The increasing worry for Pakistan is of repayments to the IMF on account of the loans obtained in the previous years as Islamabad will have to pay $190 million outstanding amount in June (the ongoing month). Another $490 million will be due in the coming fiscal year 2018-19 starting from July 1, 2018 and exactly the same amount will be due for payment to the IMF in September 2018. Similarly, Pakistan will have to pay back $879 million in 2019-20, $1.158 billion in 2020-21, $1.174 billion in 2021-22 and $1.2 billion by 2022-2023.

The IMF has projected a gross financing gap of $24.4 billion for the outgoing fiscal year with the current account deficit projected at $15.6 billion. The current account deficit, which has already crossed $14.2 billion for the first ten months (July-April) period might cross $16 to $17 billion till end June 2018. The IMF projections further show that the available financing stood at $20.7 billion so the remaining foreign currency reserves would be depleted which has already caused a heavy toll on the economy in the outgoing fiscal year.

The spokesman of the SBP stated on Monday that today, the PKR-US$ exchange rate in the interbank market closed at PKR 119.84 per US dollar while witnessing an intraday low and high of PKR 117.00 and PKR 121.50 per US dollar respectively. This movement is based on foreign exchange demand-supply gap in the interbank market.

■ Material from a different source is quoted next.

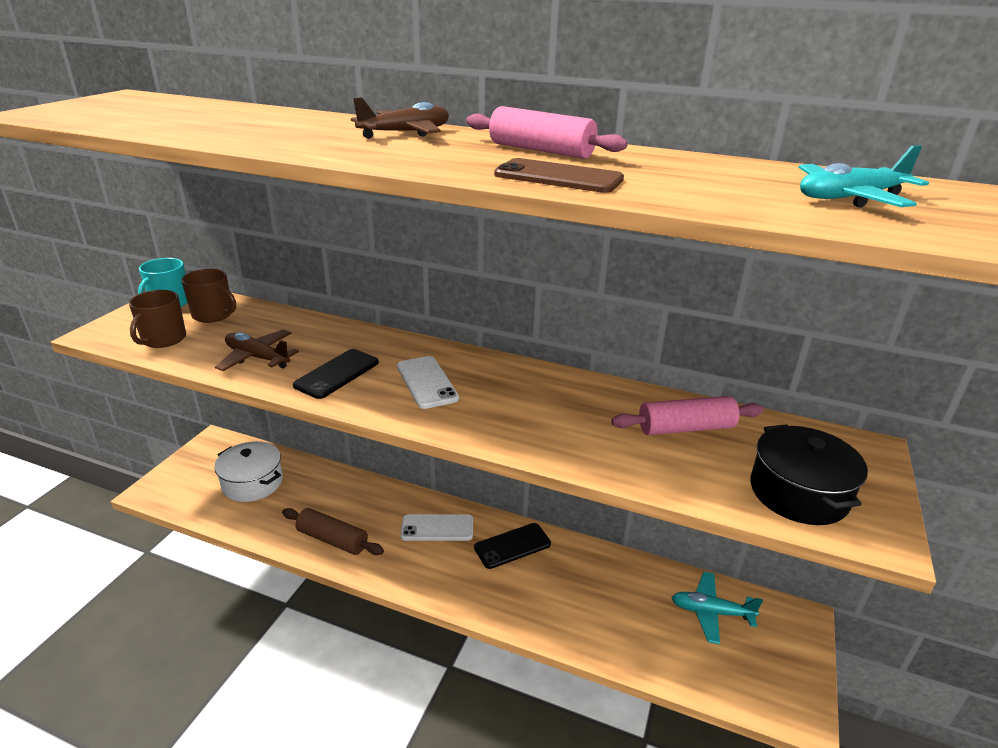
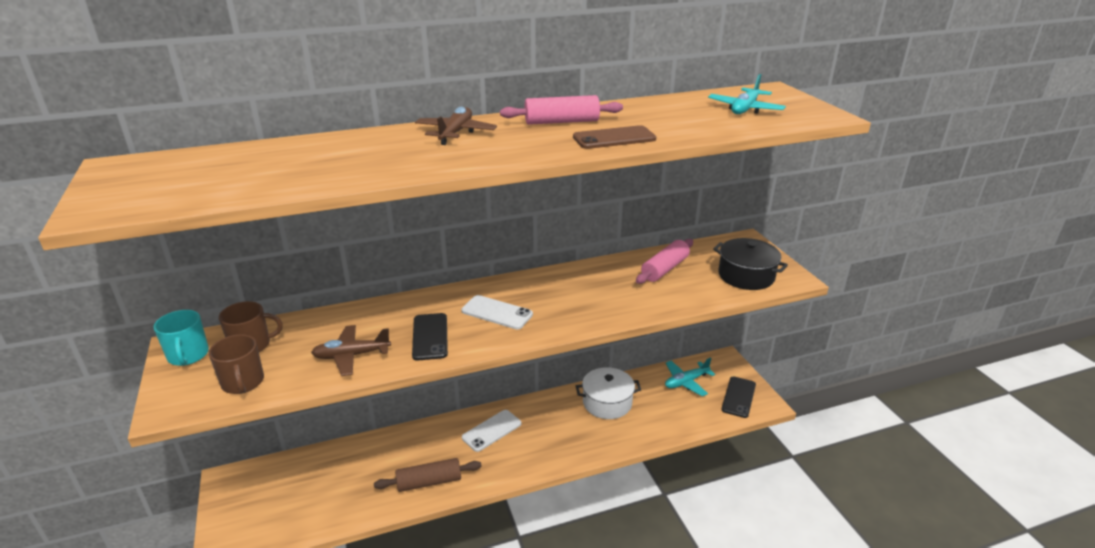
camera: 40 degrees left, 0 degrees up
(252, 483) = (310, 486): white pot -> white pot (607, 403)
(512, 546) = (550, 412): black phone -> black phone (738, 397)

The market-based adjustment is reflective of the country’s external Balance of Payments position which is under pressure due to a large trade deficit. Despite the continued growth in exports (13.3 percent in Jul-Apr FY18) and some uptick in remittances, growing imports have pushed the current account deficit to US$ 14.0 billion during the first ten months of FY18, which is 1.5 times the level of deficit realised during the same period last year.

The “SBP is of the view that this market-driven adjustment in the exchange rate along with other recent policy measures are expected to contain the imbalances in the external account thereby containing aggregate demand and also facilitate the prospects for generating non-debt creating inflows”, the statement said. The SBP will continue to closely monitor the foreign exchange markets; and stands ready to ensure stability in the financial markets and curb the emergence of speculative pressures, it concluded.